The Office of the United States Trade Representative

U.S. Wins WTO Case on Indian Auto Restrictions
Contact: Richard Mills (202) 395-3230 12/21/2001

WASHINGTON - United States Trade Representative Robert B. Zoellick today announced that a dispute settlement panel of the World Trade Organization has found that restrictions on U.S. companies manufacturing cars in India violate the WTO Agreement.

"The panel report confirms that WTO Members cannot impose local content requirements or trade balancing requirements on companies doing business in their countries. Not only do such requirements make it much harder for U.S. companies to operate abroad, they also take away export opportunities from our companies at home,"Ambassador Zoellick said. "It is a priority of this Administration that Americans be treated fairly in the global trading system.
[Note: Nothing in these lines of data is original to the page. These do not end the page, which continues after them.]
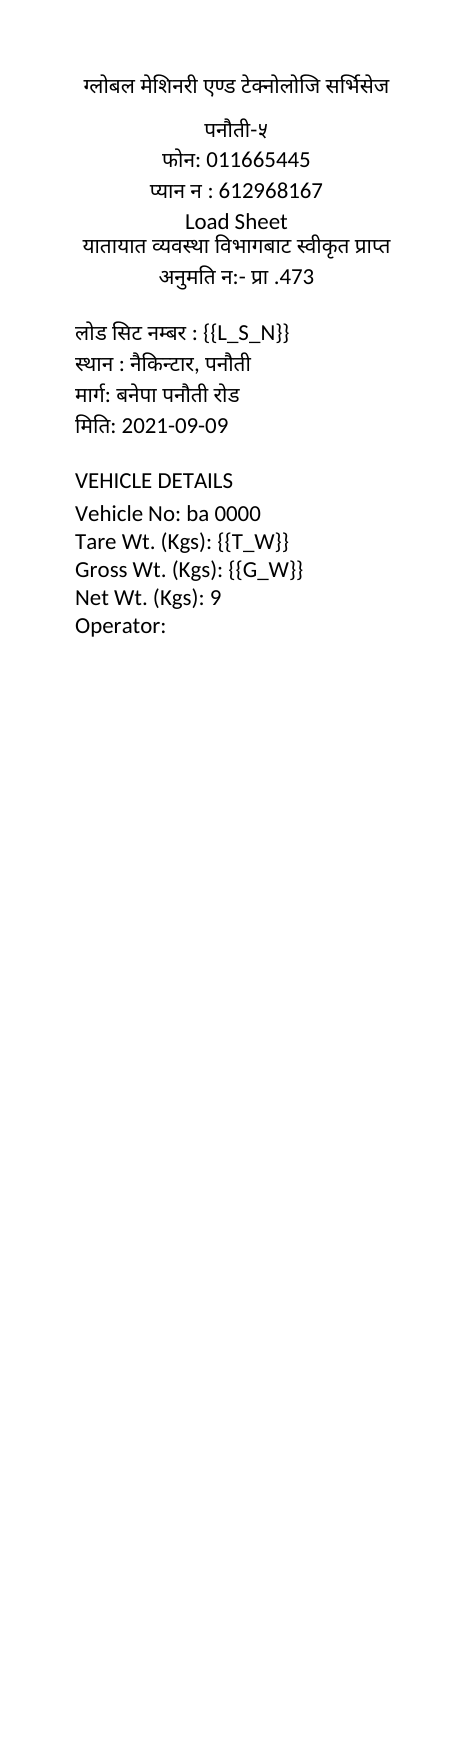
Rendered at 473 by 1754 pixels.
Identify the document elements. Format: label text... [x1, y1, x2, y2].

text Operator: [75, 611, 397, 639]
text अनुमति न:- प्रा .473 [75, 262, 397, 293]
text Load Sheet [75, 207, 397, 235]
text Vehicle No: ba 0000 [75, 499, 397, 527]
text Gross Wt. (Kgs): {{G_W}} [75, 555, 397, 583]
text मार्ग: बनेपा पनौती रोड [75, 380, 397, 411]
text यातायात व्यवस्था विभागबाट स्वीकृत प्राप्त [75, 235, 397, 262]
text Tare Wt. (Kgs): {{T_W}} [75, 527, 397, 555]
text लोड सिट नम्बर : {{L_S_N}} [75, 318, 397, 349]
text मिति: 2021-09-09 [75, 411, 397, 442]
text ग्लोबल मेशिनरी एण्ड टेक्नोलोजि सर्भिसेज [75, 75, 397, 102]
text फोन: 011665445 [75, 146, 397, 176]
text प्यान न : 612968167 [75, 176, 397, 207]
text पनौती-५ [75, 115, 397, 146]
text VEHICLE DETAILS [75, 467, 397, 494]
text Net Wt. (Kgs): 9 [75, 583, 397, 611]
text स्थान : नैकिन्टार, पनौती [75, 349, 397, 380]
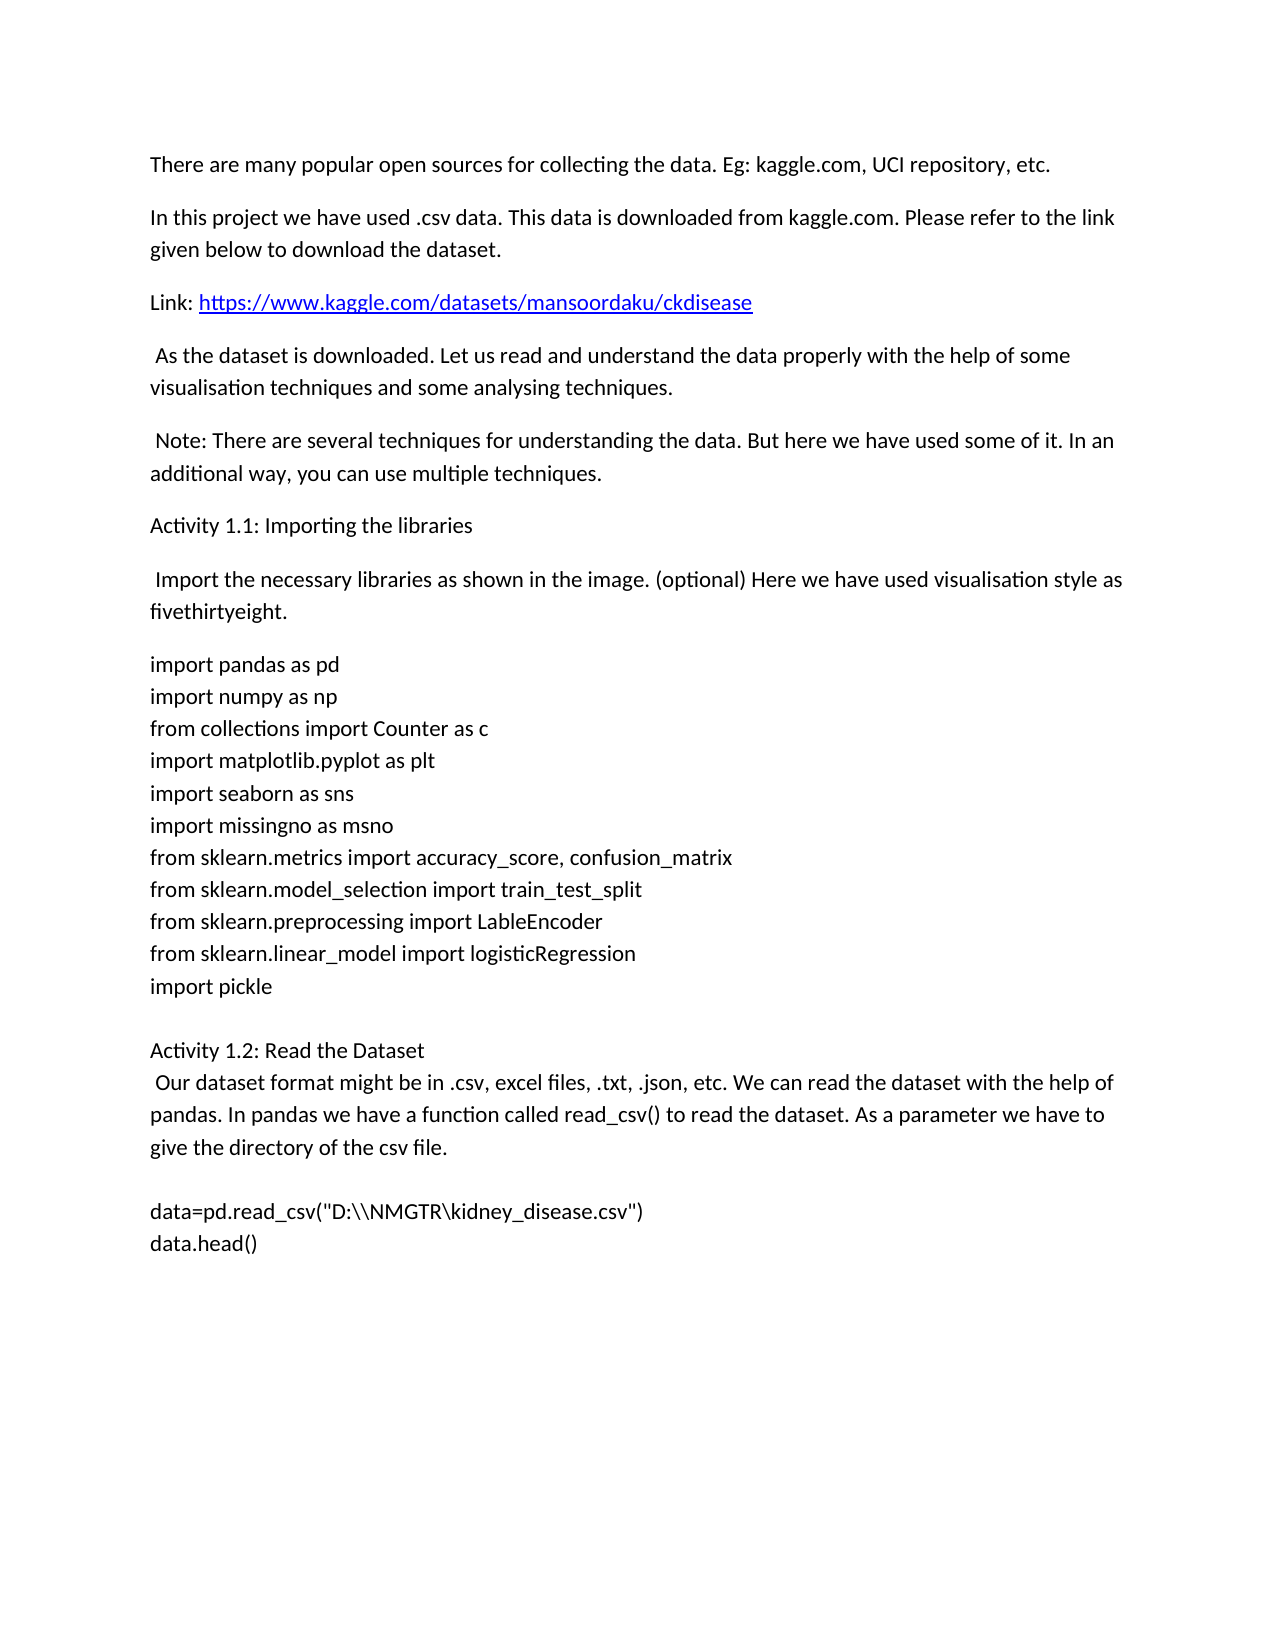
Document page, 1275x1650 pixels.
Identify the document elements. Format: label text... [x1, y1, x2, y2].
I am pleased that we have won this case and that the panel has rejected India's restrictions on their automotive sector."

India maintained regulations that require auto manufacturers in India to sign memoranda of understanding (MOU's) that impose local content and trade balancing obligations on the signatories. These regulations are designed to protect Indian domestic auto parts manufacturers from competition.

Local content rules require that a minimum percentage of parts be used in manufacturing cars in India. Trade balancing measures require manufacturers to export Indian origin goods to offset the value of goods they import to India. Both of these requirements apply to all companies in the auto sector (foreign and domestic), and severely restrict both foreign investors' and Indian domestic companies' ability to conduct business. Requiring companies to use local content reduces competitiveness and raises costs. By imposing a preference on local goods, these measures also make it harder for U.S. goods to compete in India.

If India does not appeal the decision, the WTO ruling may be considered for formal adoption in January, after which India will be required to bring its regulations and MOU's into compliance.


Under the local content provisions, MOU signatories were required to use no more than 50% imported content in their passenger car production by the end of the third MOU year, and no more than 30% imported content by the end of the fifth year. Under the trade balancing provisions, MOU signatories were required to "balance" their imports of auto kits and components into India with exports of cars or car parts of at least equal value of those imports.

The United States and the European Communities brought a WTO dispute to challenge these requirements in summer of 1999. The WTO dispute settlement panel report, which was given to the parties on December 13, 2001, agrees with the United States and the EC that these practices violate the WTO Agreement.